Using the data below, gather each line that includes the word "grado".

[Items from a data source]
+---+
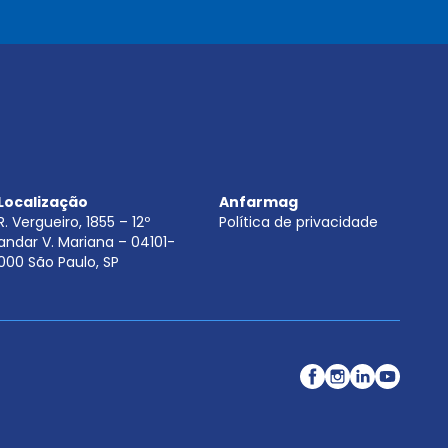
.
.
.
*
Localização
Anfarmag
R. Vergueiro, 1855 – 12º
Política de privacidade
andar V. Mariana – 04101-
000 São Paulo, SP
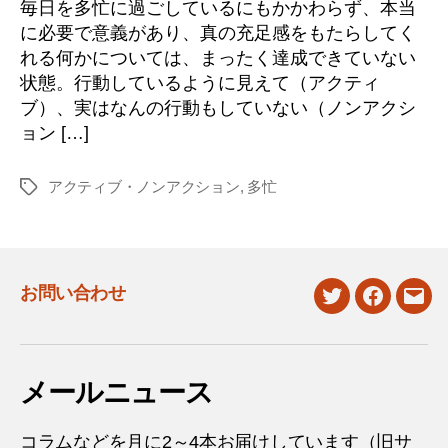
毎日を多忙に過ごしているにもかかわらず、本当
に必要で意義があり、真の充足感をもたらしてく
れる何かについては、まったく達成できていない
状態。行動しているように見えて（アクティ
ブ）、実はなんの行動もしていない（ノンアクシ
ョン […]
アクティブ・ノンアクション
,
多忙
タ
グ
お問い合わせ
twitter
facebook
mail
メールニュース
コラムなどを月に2～4本お届けしています（旧サ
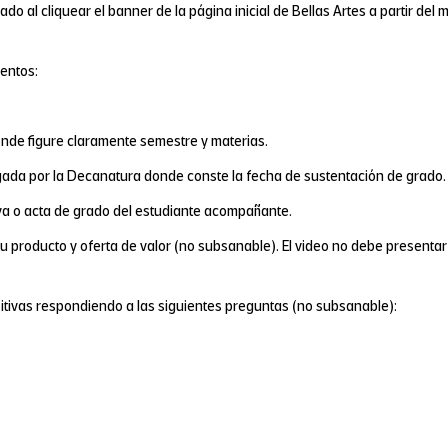
do al cliquear el banner de la página inicial de Bellas Artes a partir del 
mentos:
onde figure claramente semestre y materias.
gada por la Decanatura donde conste la fecha de sustentación de grado.
tiva o acta de grado del estudiante acompañante.
producto y oferta de valor (no subsanable). El video no debe presentar n
tivas respondiendo a las siguientes preguntas (no subsanable):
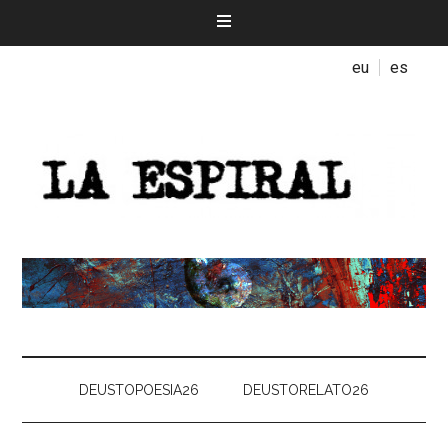
eu
es
DEUSTOPOESIA26
DEUSTORELATO26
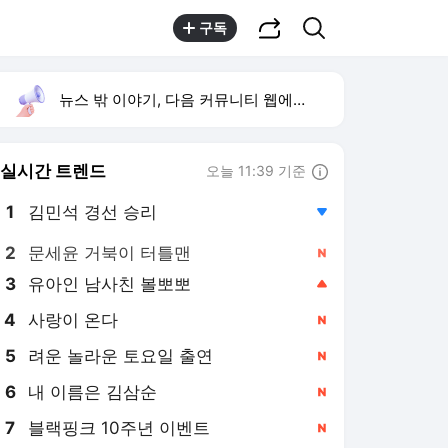
공유하기
검색
구독
뉴스 밖 이야기, 다음 커뮤니티 웹에서 보기
실시간 트렌드
오늘 11:39 기준
툴팁보기
1
김민석 경선 승리
,하락
2
문세윤 거북이 터틀맨
,신규
3
유아인 남사친 볼뽀뽀
,상승
4
사랑이 온다
,신규
5
려운 놀라운 토요일 출연
,신규
6
내 이름은 김삼순
,신규
7
블랙핑크 10주년 이벤트
,신규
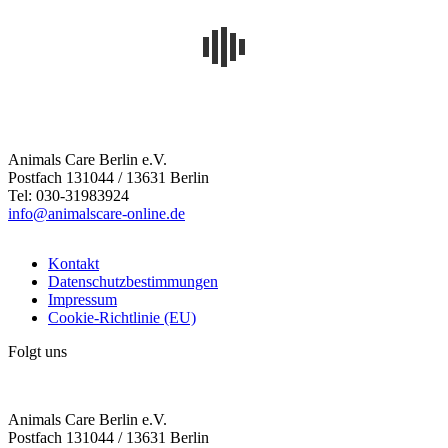
Animals Care Berlin e.V.
Postfach 131044 / 13631 Berlin
Tel: 030-31983924
info@animalscare-online.de
Kontakt
Datenschutzbestimmungen
Impressum
Cookie-Richtlinie (EU)
Folgt uns
Animals Care Berlin e.V.
Postfach 131044 / 13631 Berlin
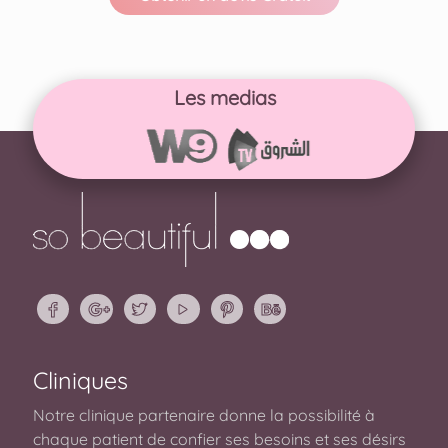
Les medias
Cliniques
Notre clinique partenaire donne la possibilité à
chaque patient de confier ses besoins et ses désirs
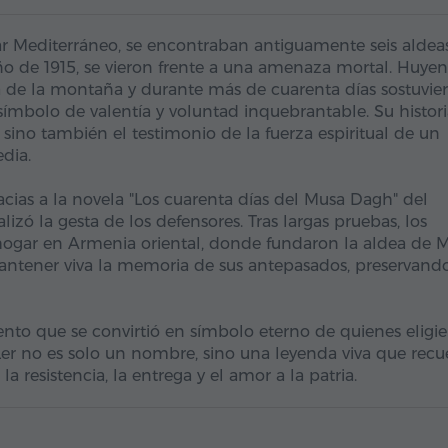
mar Mediterráneo, se encontraban antiguamente seis aldea
año de 1915, se vieron frente a una amenaza mortal. Huye
a de la montaña y durante más de cuarenta días sostuvie
 símbolo de valentía y voluntad inquebrantable. Su histor
, sino también el testimonio de la fuerza espiritual de un
dia.
ias a la novela "Los cuarenta días del Musa Dagh" del
lizó la gesta de los defensores. Tras largas pruebas, los
 hogar en Armenia oriental, donde fundaron la aldea de 
y mantener viva la memoria de sus antepasados, preservando
to que se convirtió en símbolo eterno de quienes eligi
Ler no es solo un nombre, sino una leyenda viva que recu
 resistencia, la entrega y el amor a la patria.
+---+
SOLUTION FOR THIS PROBLEM:
gada por la Decanatura donde conste la fecha de sustentación de grado.
tiva o acta de grado del estudiante acompañante.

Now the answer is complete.